I guess I’m kind of talking around the star of the picture, Tentacles himself! Well, I think that’s because he’s a bit of a disappointment! Most of the time we see what looks like a perfectly normal octopus, intercut with shots of people screaming, or bubbles coming from the mouths of divers! For one scene of boat destruction the filmmakers pull out a fake head that gets pushed though the water and frankly looks more like a swimming hippo than an octopus, and there appear to be a few fake appendages waving around here and there! I wish they’d pulled off a good old-fashioned fake ‘pus, complete with clicking beak and eight arms to hold you! Carlo Rambaldi could have made a good one for them, I’m sure!
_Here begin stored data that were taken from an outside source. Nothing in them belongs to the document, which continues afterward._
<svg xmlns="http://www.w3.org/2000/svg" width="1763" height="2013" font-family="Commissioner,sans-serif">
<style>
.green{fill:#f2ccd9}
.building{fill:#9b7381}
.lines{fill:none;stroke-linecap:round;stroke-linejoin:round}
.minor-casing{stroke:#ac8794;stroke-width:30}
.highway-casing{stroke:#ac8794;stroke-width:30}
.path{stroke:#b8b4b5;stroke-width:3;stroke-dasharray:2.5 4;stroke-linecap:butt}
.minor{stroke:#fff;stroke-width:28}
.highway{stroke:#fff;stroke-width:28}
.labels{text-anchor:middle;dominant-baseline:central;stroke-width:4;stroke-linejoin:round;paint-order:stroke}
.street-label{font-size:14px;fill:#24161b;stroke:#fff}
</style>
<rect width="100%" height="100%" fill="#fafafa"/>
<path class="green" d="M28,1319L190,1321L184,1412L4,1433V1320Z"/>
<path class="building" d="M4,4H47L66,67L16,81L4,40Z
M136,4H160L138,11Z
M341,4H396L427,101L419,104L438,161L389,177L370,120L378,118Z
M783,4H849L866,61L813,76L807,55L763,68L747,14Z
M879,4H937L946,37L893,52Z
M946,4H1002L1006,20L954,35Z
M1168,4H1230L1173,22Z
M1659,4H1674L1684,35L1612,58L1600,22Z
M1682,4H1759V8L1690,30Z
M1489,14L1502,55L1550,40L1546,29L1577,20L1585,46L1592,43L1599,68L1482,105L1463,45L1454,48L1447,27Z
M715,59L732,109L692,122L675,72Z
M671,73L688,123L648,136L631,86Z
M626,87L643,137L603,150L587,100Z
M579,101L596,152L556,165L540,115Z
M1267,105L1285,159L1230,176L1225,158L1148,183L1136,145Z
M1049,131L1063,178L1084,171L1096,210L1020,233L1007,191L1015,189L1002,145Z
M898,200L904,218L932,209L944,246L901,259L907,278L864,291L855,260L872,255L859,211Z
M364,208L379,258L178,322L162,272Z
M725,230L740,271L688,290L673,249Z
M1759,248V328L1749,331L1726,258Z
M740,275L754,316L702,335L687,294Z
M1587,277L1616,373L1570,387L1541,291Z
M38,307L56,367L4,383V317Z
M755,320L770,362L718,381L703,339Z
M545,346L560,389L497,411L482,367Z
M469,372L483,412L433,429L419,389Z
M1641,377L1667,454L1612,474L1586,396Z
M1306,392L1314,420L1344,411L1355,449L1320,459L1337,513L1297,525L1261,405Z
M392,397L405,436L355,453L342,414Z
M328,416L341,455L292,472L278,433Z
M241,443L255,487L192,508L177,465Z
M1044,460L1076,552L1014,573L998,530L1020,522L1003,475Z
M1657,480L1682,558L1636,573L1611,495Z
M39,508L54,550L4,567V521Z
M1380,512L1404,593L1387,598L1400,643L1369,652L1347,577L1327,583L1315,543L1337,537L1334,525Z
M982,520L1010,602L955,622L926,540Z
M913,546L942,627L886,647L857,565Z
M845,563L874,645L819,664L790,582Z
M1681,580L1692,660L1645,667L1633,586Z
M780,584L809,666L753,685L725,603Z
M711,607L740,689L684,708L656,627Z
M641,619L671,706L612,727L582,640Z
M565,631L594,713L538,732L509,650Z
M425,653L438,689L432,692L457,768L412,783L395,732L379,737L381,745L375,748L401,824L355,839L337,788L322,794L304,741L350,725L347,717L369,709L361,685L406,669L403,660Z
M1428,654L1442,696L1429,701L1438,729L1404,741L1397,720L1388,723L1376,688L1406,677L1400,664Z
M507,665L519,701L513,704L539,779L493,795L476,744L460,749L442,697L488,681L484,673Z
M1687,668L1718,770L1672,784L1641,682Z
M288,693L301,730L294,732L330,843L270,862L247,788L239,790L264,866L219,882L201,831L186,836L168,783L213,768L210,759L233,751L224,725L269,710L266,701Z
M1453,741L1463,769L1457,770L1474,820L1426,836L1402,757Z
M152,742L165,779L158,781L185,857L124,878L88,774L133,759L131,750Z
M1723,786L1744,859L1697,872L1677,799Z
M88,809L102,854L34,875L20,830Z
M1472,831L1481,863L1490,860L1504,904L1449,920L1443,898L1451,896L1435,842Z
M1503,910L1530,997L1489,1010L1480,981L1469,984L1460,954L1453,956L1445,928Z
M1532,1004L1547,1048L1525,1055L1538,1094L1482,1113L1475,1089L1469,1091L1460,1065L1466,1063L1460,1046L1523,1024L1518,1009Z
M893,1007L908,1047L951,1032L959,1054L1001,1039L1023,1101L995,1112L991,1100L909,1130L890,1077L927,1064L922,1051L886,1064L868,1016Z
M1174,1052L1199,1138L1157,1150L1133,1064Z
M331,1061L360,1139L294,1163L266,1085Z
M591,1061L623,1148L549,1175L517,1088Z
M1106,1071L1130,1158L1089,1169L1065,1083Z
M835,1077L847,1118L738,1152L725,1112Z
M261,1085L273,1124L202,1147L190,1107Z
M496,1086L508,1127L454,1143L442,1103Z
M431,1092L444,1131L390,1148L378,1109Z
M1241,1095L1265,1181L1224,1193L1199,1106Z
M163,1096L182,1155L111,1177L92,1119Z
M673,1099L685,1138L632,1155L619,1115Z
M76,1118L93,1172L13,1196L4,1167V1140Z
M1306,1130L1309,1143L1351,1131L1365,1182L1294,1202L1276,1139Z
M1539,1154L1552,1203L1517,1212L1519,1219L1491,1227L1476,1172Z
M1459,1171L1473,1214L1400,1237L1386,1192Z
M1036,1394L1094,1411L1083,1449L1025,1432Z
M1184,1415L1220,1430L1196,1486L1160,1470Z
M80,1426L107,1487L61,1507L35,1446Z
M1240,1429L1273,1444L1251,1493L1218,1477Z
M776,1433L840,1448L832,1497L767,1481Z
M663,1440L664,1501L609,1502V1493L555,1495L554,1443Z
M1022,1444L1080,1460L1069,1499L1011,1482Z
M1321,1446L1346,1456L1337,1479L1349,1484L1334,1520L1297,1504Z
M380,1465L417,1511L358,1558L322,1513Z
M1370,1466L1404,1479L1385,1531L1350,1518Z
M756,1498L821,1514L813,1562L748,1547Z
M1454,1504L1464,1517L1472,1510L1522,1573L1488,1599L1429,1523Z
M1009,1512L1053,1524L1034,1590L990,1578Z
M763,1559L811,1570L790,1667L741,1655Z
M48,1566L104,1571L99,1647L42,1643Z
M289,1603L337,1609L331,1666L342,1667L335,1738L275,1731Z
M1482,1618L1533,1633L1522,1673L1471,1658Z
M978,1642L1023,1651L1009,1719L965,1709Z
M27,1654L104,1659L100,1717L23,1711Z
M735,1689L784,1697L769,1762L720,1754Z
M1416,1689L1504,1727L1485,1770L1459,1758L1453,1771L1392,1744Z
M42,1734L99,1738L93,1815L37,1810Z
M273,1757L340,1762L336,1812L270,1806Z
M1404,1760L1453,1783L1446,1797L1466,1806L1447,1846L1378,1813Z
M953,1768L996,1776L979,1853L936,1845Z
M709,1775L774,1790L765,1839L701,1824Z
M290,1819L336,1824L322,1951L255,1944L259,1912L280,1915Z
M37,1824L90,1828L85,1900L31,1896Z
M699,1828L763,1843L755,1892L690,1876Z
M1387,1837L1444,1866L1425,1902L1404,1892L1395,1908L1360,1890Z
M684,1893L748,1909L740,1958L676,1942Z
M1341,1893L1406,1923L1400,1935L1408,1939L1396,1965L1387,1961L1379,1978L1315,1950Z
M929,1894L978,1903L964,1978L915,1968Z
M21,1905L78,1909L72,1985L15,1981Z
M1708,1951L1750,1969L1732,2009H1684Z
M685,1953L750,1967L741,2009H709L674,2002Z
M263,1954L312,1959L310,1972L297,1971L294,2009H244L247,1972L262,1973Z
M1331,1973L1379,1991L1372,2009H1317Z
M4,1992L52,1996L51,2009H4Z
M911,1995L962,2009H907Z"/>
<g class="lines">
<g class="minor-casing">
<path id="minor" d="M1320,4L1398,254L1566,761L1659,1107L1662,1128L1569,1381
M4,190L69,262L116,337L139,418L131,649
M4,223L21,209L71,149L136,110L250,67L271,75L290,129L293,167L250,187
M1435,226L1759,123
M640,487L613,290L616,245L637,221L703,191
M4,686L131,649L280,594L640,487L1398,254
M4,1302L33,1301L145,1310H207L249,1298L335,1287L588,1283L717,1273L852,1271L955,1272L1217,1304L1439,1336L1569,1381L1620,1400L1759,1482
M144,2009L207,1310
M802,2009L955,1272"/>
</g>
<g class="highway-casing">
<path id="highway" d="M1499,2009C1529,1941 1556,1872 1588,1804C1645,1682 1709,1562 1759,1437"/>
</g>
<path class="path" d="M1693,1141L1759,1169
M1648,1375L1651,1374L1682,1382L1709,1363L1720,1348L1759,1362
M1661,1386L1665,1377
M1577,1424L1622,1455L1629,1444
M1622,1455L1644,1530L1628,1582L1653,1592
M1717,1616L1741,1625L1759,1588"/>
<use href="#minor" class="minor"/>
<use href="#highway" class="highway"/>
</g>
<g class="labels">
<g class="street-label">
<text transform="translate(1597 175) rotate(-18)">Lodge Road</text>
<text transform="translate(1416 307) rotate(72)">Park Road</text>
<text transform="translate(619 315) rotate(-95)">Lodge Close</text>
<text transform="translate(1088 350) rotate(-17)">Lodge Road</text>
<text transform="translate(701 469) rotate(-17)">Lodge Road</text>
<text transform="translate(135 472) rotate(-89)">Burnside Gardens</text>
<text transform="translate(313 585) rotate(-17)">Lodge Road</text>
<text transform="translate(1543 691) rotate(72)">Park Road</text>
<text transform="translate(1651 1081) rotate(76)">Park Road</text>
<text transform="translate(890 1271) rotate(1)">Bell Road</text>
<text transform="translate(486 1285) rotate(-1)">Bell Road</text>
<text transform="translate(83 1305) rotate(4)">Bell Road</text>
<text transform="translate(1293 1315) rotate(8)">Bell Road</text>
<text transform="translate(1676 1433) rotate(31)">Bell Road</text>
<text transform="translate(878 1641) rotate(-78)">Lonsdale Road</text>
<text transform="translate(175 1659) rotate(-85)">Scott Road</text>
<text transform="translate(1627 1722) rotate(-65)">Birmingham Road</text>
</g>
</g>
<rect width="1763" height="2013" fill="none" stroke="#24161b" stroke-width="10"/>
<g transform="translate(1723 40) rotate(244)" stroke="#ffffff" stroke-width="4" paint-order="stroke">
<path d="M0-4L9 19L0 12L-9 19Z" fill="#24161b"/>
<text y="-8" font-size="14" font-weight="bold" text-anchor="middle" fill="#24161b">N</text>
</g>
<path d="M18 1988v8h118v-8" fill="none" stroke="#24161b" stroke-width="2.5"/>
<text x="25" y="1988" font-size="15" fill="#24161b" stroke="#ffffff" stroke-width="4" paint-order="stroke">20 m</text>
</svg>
They did pull off a few good moments involving Tentacles’s glaring angry-eyes, though!
The picture’s got that charming ESL atmosphere of so many offshore Italian productions (though Assonitis himself is Greek-Egyptian or something), some enjoyable wide-screen photography, and a little of that genuine seaside summer atmosphere that Jaws manages so well! Plus it’s got some laughs and some very weird performances from Huston and Winters! Bo Hopkins just looks a little embarrassed as he orates to his orcas before asking them to kill the octopus for him, which they do! Ha ha! I give Tentacles two fish standing on their heads!

2 comments:

  1. Winters was in The Visitor too, I think. Her career was very odd, but you can kind of see she was going where the money was and her tell-all memoirs gave her added camp appeal, but Henry Fonda was in a lot of baffling roles too in his later years. On Golden Pond was an anomaly, though would have been enlivened by a massive octopus. Or maybe the mutant bear from Prophecy? Ah, what might have been...

    ReplyDelete
    Replies
    1. Even a simple maniac machete killer would have done wonders for the entertainment value of On Golden Pond! The Prophecy creature might have been even better, good call!